Неожиданно тот парень снова вышел из-за куста. Тень его появилась раньше, чем послышались шаги.

— Я, — забормотал Ефрем, — я…

— Вот здесь оставишь еду, — сказал Начо, не слушая его.

— И смотри, чтобы никто тебя не видел, — строго предупредил парень.

Коротким жестом руки Начо отослал его и глухо закашлялся; больше говорить было не о чем.

* * *

На обратном пути Ефрем шел так быстро, будто за ним гнались, время от времени спрашивая себя, как если б он только проснулся, с ним ли это случилось, или страшное свидание с Начо ему приснилось, озирался, оглядывая пустое поле, и ждал, что вот-вот услышит выстрелы, лязг оружия и увидит зеленые кители за межами. Дыхание со свистом вылетало из его груди, он вдыхал воздух часто-часто, а его все не хватало, еще немного, и он рухнет замертво на землю… «Оставишь еду под кустом…» Почему, Начо? Ты ранен, я понимаю, но я-то в чем провинился, мне-то за что под обух идти? Не бывать этому! Только захлопнув за собой дверь своего домишки, Ефрем, взмокший от пота, сообразил, что забыл мотыгу на винограднике. Пропади она пропадом! Он снял крышку с горшка, стоявшего на кирпичах возле очага, — фасолевая похлебка была сварена и подперчена, кукурузный хлеб испечен и завернут в полотенце, чтобы отмякла корочка, а жена ушла пасти корову. Ефрем выкурил цигарку при закрытой двери, успокоился и вышел во двор.

Только он посмотрел на дядин дом, как перед его глазами опять всплыл Начо — лежит в тени от куста, опершись на локоть, — но теперь, на расстоянии, этот образ его не пугал — вокруг все было знакомо, привычно, мирно. «Начо, братишка!» — простонал Ефрем, обожженный жалостью, которая неведомыми путями пришла к нему только сейчас, и враз решил, что надо отнести ему еду, невозможно не отнести, как он оставит родного человека, тяжело раненного, попавшего в такую беду! И это внезапное решение вновь представило все в таком страшном свете, что у Ефрема сердце оборвалось и на мгновенье подкосились ноги. Он шумно вздохнул, скрутил новую цигарку из клочка газеты и долго выбивал огнивом искру из кремня, унимая дрожавшие руки; наконец успокоился, сделал короткую затяжку и опять уставился на дядин дом.

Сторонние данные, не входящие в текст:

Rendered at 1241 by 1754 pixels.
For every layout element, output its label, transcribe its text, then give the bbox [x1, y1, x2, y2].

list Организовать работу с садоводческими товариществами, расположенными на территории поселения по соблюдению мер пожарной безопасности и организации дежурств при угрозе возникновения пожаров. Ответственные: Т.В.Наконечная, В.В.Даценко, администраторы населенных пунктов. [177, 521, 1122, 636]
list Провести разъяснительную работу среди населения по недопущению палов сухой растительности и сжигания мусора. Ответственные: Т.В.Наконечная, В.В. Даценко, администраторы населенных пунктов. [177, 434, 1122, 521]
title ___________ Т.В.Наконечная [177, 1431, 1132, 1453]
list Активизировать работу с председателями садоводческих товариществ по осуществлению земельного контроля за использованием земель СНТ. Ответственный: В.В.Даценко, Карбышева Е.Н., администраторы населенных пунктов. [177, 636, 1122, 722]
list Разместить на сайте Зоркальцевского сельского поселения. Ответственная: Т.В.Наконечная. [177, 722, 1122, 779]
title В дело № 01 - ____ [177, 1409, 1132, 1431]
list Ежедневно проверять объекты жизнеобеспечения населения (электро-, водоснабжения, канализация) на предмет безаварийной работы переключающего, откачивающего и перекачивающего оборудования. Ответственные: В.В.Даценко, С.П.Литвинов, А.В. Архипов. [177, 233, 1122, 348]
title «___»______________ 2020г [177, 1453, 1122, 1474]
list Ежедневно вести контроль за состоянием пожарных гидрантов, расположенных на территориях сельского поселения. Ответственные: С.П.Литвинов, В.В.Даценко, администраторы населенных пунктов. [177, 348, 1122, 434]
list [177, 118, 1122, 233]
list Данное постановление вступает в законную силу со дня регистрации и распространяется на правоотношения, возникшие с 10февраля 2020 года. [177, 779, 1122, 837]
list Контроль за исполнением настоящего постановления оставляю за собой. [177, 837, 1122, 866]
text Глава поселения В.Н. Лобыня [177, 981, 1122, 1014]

Глаза его подернулись дымкой, он смотрел словно сквозь прозрачную завесу, за которой все казалось смягченным и зыбким. «Экой домина! После этого кровососа дом остался совсем новый, три большие комнаты и отдельный погреб, а сын его помирает на меже, простреленный двумя пулями… — Ефрем отшвырнул щепку, попавшуюся ему под ноги. — Пропади он пропадом, этот дом! Человеку ничего не нужно, кроме куска земли метр на два. Начо, братишка, я отнесу тебе еду, головы не пожалею!» У Ефрема защипало глаза, он вытер их, бросил недокуренную цигарку и, повернувшись спиной к дядиному дому, нырнул под навес. Из сплетенных, оставленных на семя кукурузных початков он оторвал один, накрошил его в миску, кликнул кур и высыпал зерна на сухую землю. Куры тут же забыли про свою птичью лень и, растопырив крылья, с жадностью кинулись к зернам. Ефрем подманивал их все ближе и, наконец, схватил одну, остервенело клевавшую у самых его ног. Остальное было проще простого. Он отрубил ей голову на чурбане, поставил кипятить воду и успел ощипать курицу до возвращения жены.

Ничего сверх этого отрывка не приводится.